Mit manchen Feiertagen ist es so eine Sache. Valentinstag und Halloween zum Beispiel sind uns eher fremd. In Amerika aber schwer angesagt. Ein Bericht darüber wie man mit roten Rosen danebenliegen kann. Und mit Vorträgen zur falschen Zeit am falschen Ort aber auch.

Trotzig habe ich alle europäischen Versuche, amerikanische Feiertage wie Valentinstag oder Halloween nachzuahmen, immer abgelehnt. Sicher, beide haben europäische Wurzeln. Aber in ihrer heutigen, kommerziellen Form sind beide definitiv amerikanisch. Den Valentinstag habe ich ignoriert aus einer Mann-gegen-die-Globalisierung-Haltung heraus.
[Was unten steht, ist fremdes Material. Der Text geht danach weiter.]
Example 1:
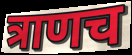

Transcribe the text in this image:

त्राणच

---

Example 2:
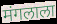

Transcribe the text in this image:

मंगलाला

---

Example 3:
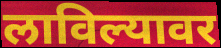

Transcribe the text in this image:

लाविल्यावर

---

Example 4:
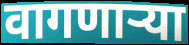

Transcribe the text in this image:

वागणाऱ्या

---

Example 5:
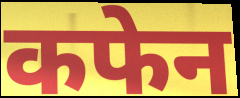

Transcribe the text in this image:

कफेन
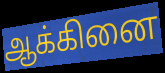
ஆக்கினை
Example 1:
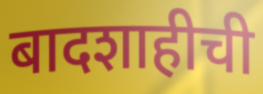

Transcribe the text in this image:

बादशाहीची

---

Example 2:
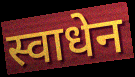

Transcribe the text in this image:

स्वाधेन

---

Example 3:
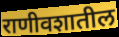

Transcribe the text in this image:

राणीवशातील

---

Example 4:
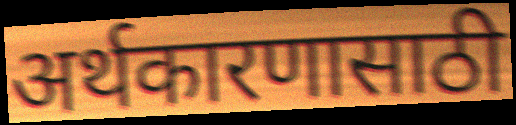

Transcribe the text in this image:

अर्थकारणासाठी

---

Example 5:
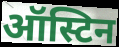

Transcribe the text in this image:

ऑस्टिन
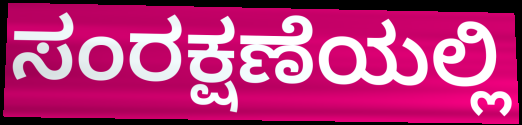
ಸಂರಕ್ಷಣೆಯಲ್ಲಿ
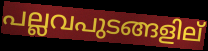
പല്ലവപുടങ്ങളില്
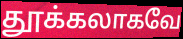
தூக்கலாகவே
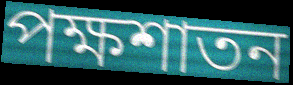
পক্ষশাতন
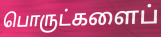
பொருட்களைப்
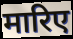
मारिए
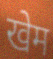
खेम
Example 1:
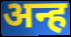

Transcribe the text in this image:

अन्ह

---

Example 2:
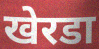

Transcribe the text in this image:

खेरडा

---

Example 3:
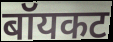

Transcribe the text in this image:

बॉयकट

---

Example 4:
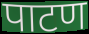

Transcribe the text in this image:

पाटण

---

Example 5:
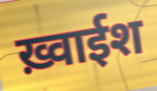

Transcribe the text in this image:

ख़्वाईश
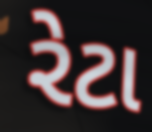
રેટા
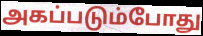
அகப்படும்போது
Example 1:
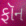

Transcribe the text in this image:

ફૉન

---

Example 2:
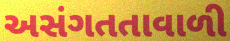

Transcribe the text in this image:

અસંગતતાવાળી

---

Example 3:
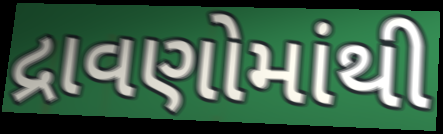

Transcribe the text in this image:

દ્રાવણોમાંથી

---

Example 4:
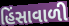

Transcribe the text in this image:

હિંસાવાળી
Oder vielleicht einfach nur, weil ich solo war. Dann traf ich vor vielen Jahren die Schwäbin meiner Träume und kaufte ihr ein Dutzend roter Rosen. Sie freute sich, war aber vor allem verblüfft. „Es ist Valentinstag“, sagte ich ernüchtert. Die romantische Geste fiel in sich zusammen.

Danach vergaß ich den 14. Februar, bis er mir im vergangenen Jahr wieder einfiel – aber da war es schon zu spät. Ich war in Washington, wo ich einen Vortrag halten sollte. Viele meiner Freunde fragten verärgert, warum ich ausgerechnet am Valentinsabend vortragen müsse. Wer würde schon kommen? Jeder führe doch seine Liebste aus. Nur deutsche Grüne und ein leicht verwirrter Expat konnten in diesen Fettnapf treten.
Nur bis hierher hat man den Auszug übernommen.